Giovanni Lizzio fu assassinato la sera del 27 luglio 1992 a Catania, mentre si trovava in auto fermo ad un semaforo in via Leucatia. All’epoca ispettore capo, era al vertice della sezione antiracket ed era impegnato in una lotta serrata alla criminalità organizzata e a Cosa Nostra. Appena 8 giorni prima dell’agguato in cui perse la vita, secondo la ricostruzione assassinato da un commando di 4 sicari, fu ucciso Paolo Borsellino, giudice vittima con la sua scorta dell’attentato di via D’Amelio a Palermo il 19 luglio precedente.



Giovanni Lizzio era nato a Catania il 24 giugno del 1947 e aveva 45 anni. Sposato e padre di due figlie, era cresciuto per le strade di quella città fino a riuscire nel suo obiettivo: diventare un poliziotto. La sua carriera sarebbe iniziata a Napoli prima del ritorno nella sua terra, dapprima nella sezione omicidi, poi nel nucleo anticrimine e infine, dal 1991, nel reparto antiracket della Squadra mobile. Una sezione di cui prese le redini e che avrebbe guidato con determinazione e coraggio fino alla morte, avvenuta nel contesto di un agguato che secondo quanto emerso sarebbe stato ordinato dal capomafia Benedetto “Nitto” Santapaola. A carico di quest’ultimo, nel 2003, fu inflitta una condanna definitiva all’ergastolo proprio per l’omicidio di Giovanni Lizzio del quale sarebbe stato ritenuto il mandante.

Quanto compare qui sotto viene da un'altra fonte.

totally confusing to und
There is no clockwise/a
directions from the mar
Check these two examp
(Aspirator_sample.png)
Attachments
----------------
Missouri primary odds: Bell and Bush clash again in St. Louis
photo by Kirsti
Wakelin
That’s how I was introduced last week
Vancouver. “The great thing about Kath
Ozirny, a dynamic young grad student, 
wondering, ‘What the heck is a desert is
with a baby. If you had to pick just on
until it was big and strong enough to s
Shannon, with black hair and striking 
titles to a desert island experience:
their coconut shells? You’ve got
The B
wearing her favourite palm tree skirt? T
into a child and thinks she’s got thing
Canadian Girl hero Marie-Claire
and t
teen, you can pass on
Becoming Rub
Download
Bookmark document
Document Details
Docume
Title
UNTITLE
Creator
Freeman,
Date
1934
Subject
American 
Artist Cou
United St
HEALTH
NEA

L’agguato a Giovanni Lizzio: la ricostruzione dell’omicidio dell’ispettore capo di Catania

La sera del 27 luglio 1992, ricostruisce l’associazione “Libera”, Giovanni Lizzio aveva lasciato gli uffici della Squadra mobile e si era messo alla guida delle sua auto verso casa. La sua fine lo attendeva al semaforo all’incrocio tra via Leucatia e via Pietro Novelli, dove si era fermato per il rosso in attesa di ripartire. I killer lo avrebbero seguito in moto fino a quel punto, per poi esplodere contro di lui sei colpi di calibro 38 attraverso il finestrino aperto. Cinque proiettili andarono a segno colpendo l’ispettore capo di Catania alla testa e al torace. Giovanni Lizzio sarebbe morto poco dopo all’ospedale Cannizzaro. Aveva 45 anni e fu il primo poliziotto ucciso nella città.



Le modalità del delitto e la ferocia dell’agguato, secondo gli investigatori, non lasciavano dubbi: la regia della mafia si stagliava dietro l’atroce omicidio. A portare a una svolta nelle indagini sulla morte di Lizzio sarebbero state le rivelazioni del collaboratore di giustizia Claudio Severino Samperi, che portarono all’arresto di 156 persone riconducibili al clan Santapaola. Tra gli arrestati il boss Nitto Santapaola, considerato il mandante dell’omicidio. L’inchiesta sugli esecutori materiali del delitto sarebbe sfociata in due processi conclusi con la condanna a 12 anni con rito abbreviato dei due pentiti Natale Di Raimondo e Umberto Di Fazio e a 30 anni per Francesco Squillaci e Giovanni Rapisarda, poi assolto in appello. Nel 2009 furono assolti per insufficienza di prove anche Filippo Branciforte e Francesco Di Grazia che, per l’accusa, avrebbero fatto parte del commando.